Neither law applies clearly or directly to what FBI Director James B. Comey described Tuesday as Hillary Clinton’s “extremely careless” handling of classified emails that were sent through her private system when she was the secretary of State.
“It’s just not a crime under current law to do nothing more than share sensitive information over unsecured networks,” said Stephen Vladeck, a law professor at the University of Texas. “Maybe it should be, but that’s something for Congress to decide going forward.”
Comey made clear, Vladeck said, that “however much we might want federal law to make her carelessness a crime, nothing she did falls within the letter of the relevant federal criminal statutes.”
The laws protecting classified information go back to World War I and the need to protect military secrets from enemy agents. In recent decades, however, these laws have been used at times to prosecute officials who gave classified information to people who are not entrusted to have it.
The best-known recent case involved Army general and former CIA Director David H. Petraeus, who pleaded guilty to a misdemeanor for disclosing highly secret information, including the identities of covert agents, by giving it to his girlfriend, who was writing his biography. He was also accused to lying to the FBI during the investigation.
Sandy Berger, a former national security advisor under President Bill Clinton, also pleaded guilty to a misdemeanor for leaving the National Archives with classified documents hidden in his socks.

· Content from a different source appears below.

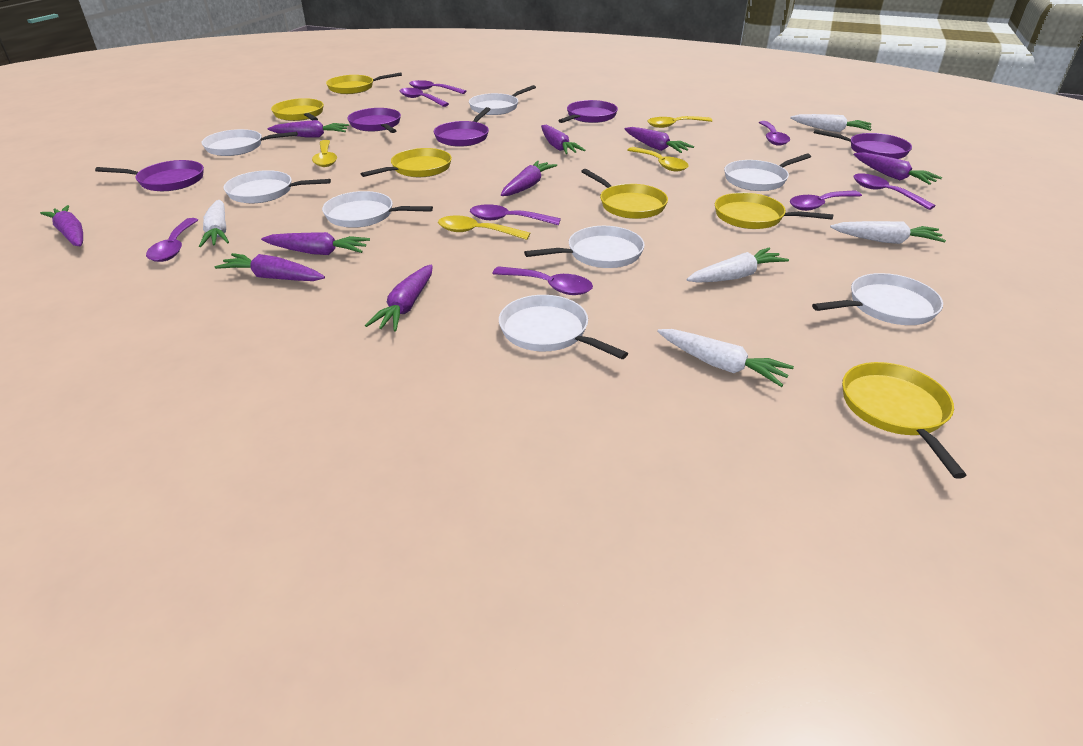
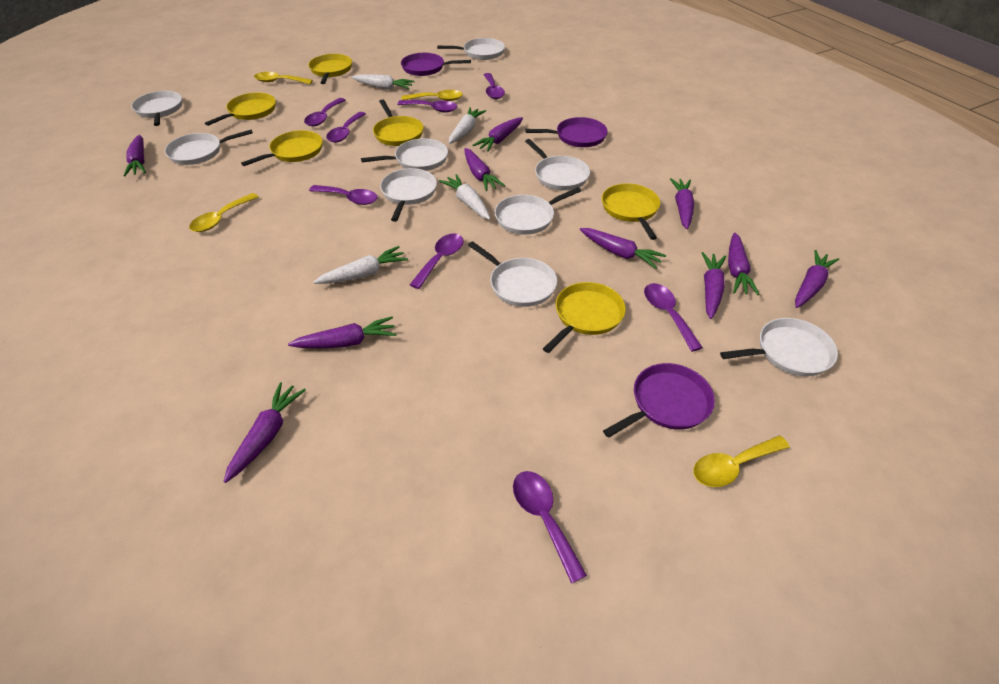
purple carrot: [40,205,83,246] [215,253,325,281] [261,232,370,255] [268,120,349,138] [365,265,433,331] [501,160,557,196] [541,125,585,154] [625,127,694,153] [854,152,942,185] = 9 -> [123,135,146,177] [223,382,306,483] [288,317,396,348] [465,148,505,191] [472,117,523,152] [580,228,666,269] [670,178,694,229] [702,252,726,319] [728,233,760,295] [795,250,839,308] = 10
purple pan: [95,160,204,191] [348,108,401,133] [434,107,491,147] [558,100,618,123] [814,129,912,159] = 5 -> [401,53,471,76] [525,117,608,147] [603,363,715,438] = 3
white carrot: [199,200,229,247] [658,329,794,387] [686,248,789,283] [790,114,872,132] [830,221,946,244] = 5 -> [314,246,408,284] [351,74,414,90] [439,174,491,220] [449,107,486,144] = 4
white pan: [202,129,298,156] [224,170,331,203] [322,191,433,228] [469,85,536,115] [499,295,628,359] [524,226,645,268] [724,154,811,191] [812,273,943,325] = 8 -> [131,91,182,126] [165,129,253,165] [361,138,448,171] [380,168,437,222] [437,38,505,60] [468,241,557,307] [495,187,581,235] [525,139,590,190] [720,318,838,376] = 9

John M. Deutch, another former CIA director, narrowly avoided a misdemeanor charge for having taken hundreds of top secret files home on his laptop computer. He was pardoned by Clinton before charges were filed.
But none of those cases fit the peculiar situation whereby the secretary of State chose to bypass the department’s non-classified email system and instead relied on a personal server to handle her regular communications with her staff.
Hillary Clinton also used the department’s secure email system for transmitting classified information, but the FBI found that some of the regular communications with her staff on the personal server involved facts and details that she should have known were classified. In a few cases, the emails bore markings to indicate they contained classified information.
However, investigators did not find evidence she knowingly or intentionally disclosed government secrets or that she exposed secrets through gross negligence. Clinton’s apparent interest was in maintaining her privacy.
In the end, Comey, a deputy attorney general under President George W. Bush, said Clinton’s careless conduct fell short of a crime because there was no evidence of “clearly intentional and willful mishandling” of classified information and no sign of “disloyalty” or an effort to “obstruct justice.”
“In looking back at our investigations into mishandling or removal of classified information, we cannot find a case that would support bringing criminal charges on these facts,” Comey said.
The Espionage Act says it is a crime to improperly share or lose any document, writing or other military information through gross negligence. But prosecutors said they were unaware of any convictions based on gross negligence alone.
The FBI’s recommendation did not come as a surprise to lawyers who closely follow issues involving classified information. Many of them were surprised to learn of Clinton’s private email server, but they also thought it did not rise to the level of criminal offense.
Stewart Baker, a top national security lawyer in the Bush administration, called Comey’s statement “pretty damning for Secretary Clinton, even if the facts don’t make for an impressive criminal case. He suggests that she should have been, or arguably could still be, subjected to ‘security or administrative sanctions.’ What he doesn’t say, but what we can infer, is that she ran those incredible risks with national security information because she was more worried about the GOP reading her mail than of Russian or Chinese spies reading it. That’s appalling,” he said.